■ **Consegna 1**
Rispondi a queste domande sulla recensione del libro di Thomas Harding:
(a) Qual è la casa editrice del libro?
(b) Qual è il titolo originale?
(c) In quale capitolo si incontrano Hanns e Hoss?
■ **Consegna 2**
Prosegui la recensione del libro di Thomas Harding a partire dalla sua ultima frase.

Autore: Thomas Harding
Titolo: Il comandante di Auschwitz
Titolo originale: Hanns and Rudolf
Genere: Biografie e testimonianze
Data prima pubblicazione: 2013 (in Italia nel 2013)
Casa Editrice: Newton Compton
Collana: I volti della storia
334 pagine
Prezzo copertina: 9,90 €
EAN 9788854153790
Il più spietato criminale nazista e un ebreo che lotta per riuscire a catturarlo. Sembra la trama di un thriller ma è una storia vera. Quella raccontata da Thomas Harding nel suo libro Il comandante di Auschwitz. Due vite parallele, messe a confronto capitolo dopo capitolo, che da lontano arrivano a intrecciarsi.
La narrazione di Thomas Harding è diretta e spietata. Al lettore non si risparmia nemmeno un dettaglio delle atrocità commesse durante la guerra. E l’alternarsi di un capitolo dedicato ad Hanns e uno dedicato ad Hoss, fino al loro incontro al capitolo 15, rende il tutto ancor più avvincente. Le recensioni parlano di un libro che ha commosso il mondo, e mi ci metto dentro pure io, anche se credo tutti i libri sulla Shoah siano storie commoventi perché tremendamente reali.

■ **Estratto dei dati**
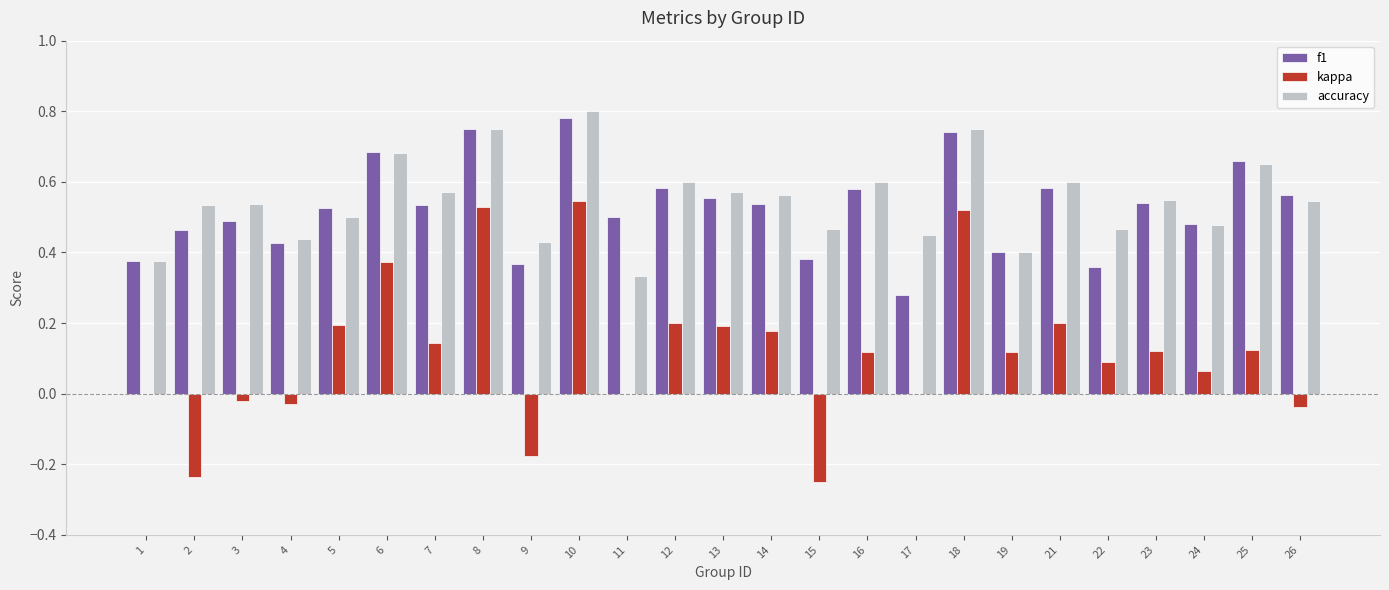

Is the value of accuracy at 1 greater than the value of f1 at 5?

No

■ **Risultato 1**
(a) Newton Compton
(b) Hanns and Rudolf
(c) Al capitolo 15

■ **Risultato 2**
4 anni di guerra, 70 milioni di persone coinvolte, 9 milioni di morti, di cui 1 milione di ebrei solo ad Auschwitz. I numeri della Shoah e della Seconda Guerra Mondiale in generale sono spaventosi. In questo libro, duro e crudelmente reale, Hanns Alexander – un ebreo tedesco rifugiatosi in Gran Bretagna e arruolatosi nell’esercito inglese – decide di dare la caccia ai criminali di guerra che avevano permesso tutto ciò e che erano scomparsi non appena gli Alleati avevano scoperto l’esistenza dei campi di concentramento. Uno dei suoi obiettivi è il comandante Hoss, primo ufficiale nazista di una certa importanza, uno dei pochi se non l’unico ad aver ammesso di aver attuato la “soluzione finale” di Himmler e Hitler e che fu condannato a morte per impiccagione privata all’interno dello stesso campo di cui era stato comandante.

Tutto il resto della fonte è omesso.